Anyone who’s circled a busy parking lot or city block knows that finding an open spot can be tricky. Faded line markings. Big trucks hiding smaller cars. Other drivers on the hunt. It all can turn a quick trip to the store into a high-stress ordeal.
To park in these environments, autonomous vehicles need a visual perception system that can detect an open spot under a variety of conditions. Perceiving both indoor and outdoor spaces, separated by single, double or faded lane markings, as well as differentiating between occupied, unoccupied and partially obscured spots are key for such a system — as is doing so under varying lighting conditions.
Geometry also introduces complexity. Not every parking space is a perfect rectangle. They can be angled or slanted, perpendicular or parallel. This results in a diverse set of potential spatial orientations between the parking space and the car looking to park in it.
AI Marks the Spot
To enable parking space perception, we use camera image data collected in various conditions, and deep neural network processing through our ParkNet DNN.
To address the geometric diversity in parking shape and orientation, we trained ParkNet to detect parking spaces as four-sided polygons rather than rectangles.

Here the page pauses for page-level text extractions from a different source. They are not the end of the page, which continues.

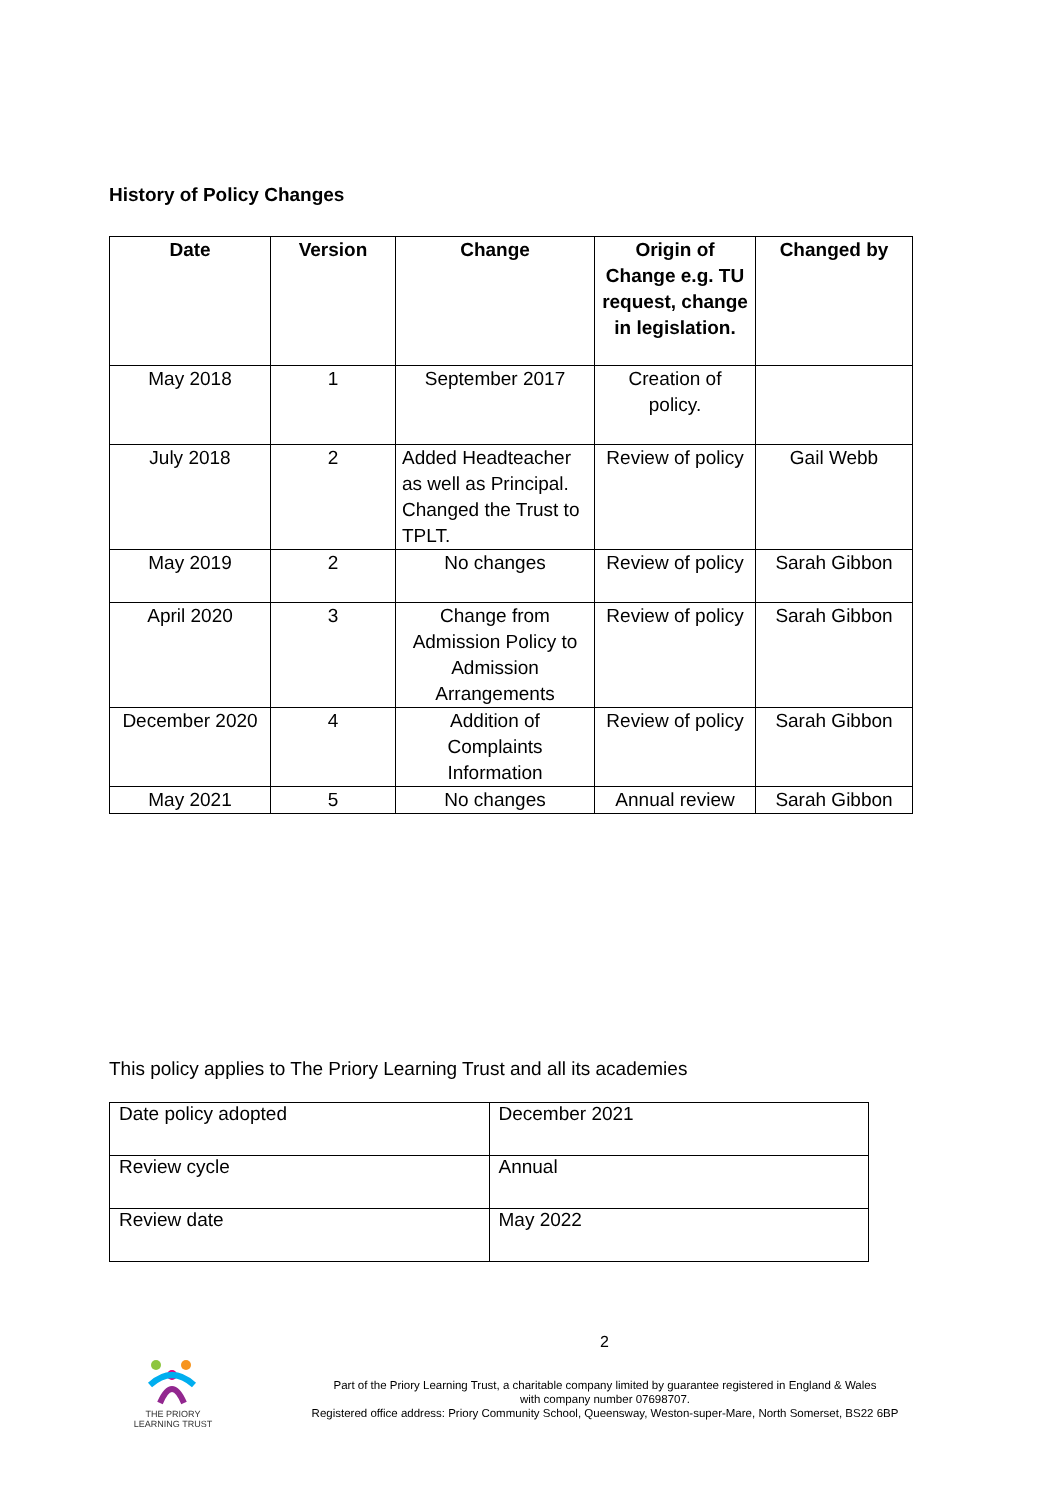History of Policy Changes
| Date | Version | Change | Origin of Change e.g. TU request, change in legislation. | Changed by |
| --- | --- | --- | --- | --- |
| May 2018 | 1 | September 2017 | Creation of policy. | |
| July 2018 | 2 | Added Headteacher as well as Principal. Changed the Trust to TPLT. | Review of policy | Gail Webb |
| May 2019 | 2 | No changes | Review of policy | Sarah Gibbon |
| April 2020 | 3 | Change from Admission Policy to Admission Arrangements | Review of policy | Sarah Gibbon |
| December 2020 | 4 | Addition of Complaints Information | Review of policy | Sarah Gibbon |
| May 2021 | 5 | No changes | Annual review | Sarah Gibbon |
This policy applies to The Priory Learning Trust and all its academies
| Date policy adopted | December 2021 |
| Review cycle | Annual |
| Review date | May 2022 |
2
THE PRIORY
LEARNING TRUST
Part of the Priory Learning Trust, a charitable company limited by guarantee registered in England & Wales
with company number 07698707.
Registered office address: Priory Community School, Queensway, Weston-super-Mare, North Somerset, BS22 6BP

The DNN generalizes to define four lines connected at arbitrary, rather than right, angles. This enables it to perceive parking spaces regardless of the lane markings’ orientation with respect to the car.
ParkNet also determines which of the four sides represents the “entry line” of the parking spot. That is, the open side of the polygon where the car is supposed to enter the space. Since entry line information is a key input into self-parking planning and control software, it needs to have high classification probability, as well as obey both traffic rules and common sense.
ParkNet outputs parking space detections and entry line classifications in 2D image space. So a change from 2D to 3D coordinates is needed to use ParkNet outputs in autonomous parking planning and control software.
By using camera self-calibration results (that is, estimates for the camera pitch/yaw/roll values, that represent up/down, left/right, and clockwise/anticlockwise positioning), ParkNet results can be converted into 3D coordinates. This enables 3D position estimation that’s particularly accurate for short-distance self-parking maneuvers.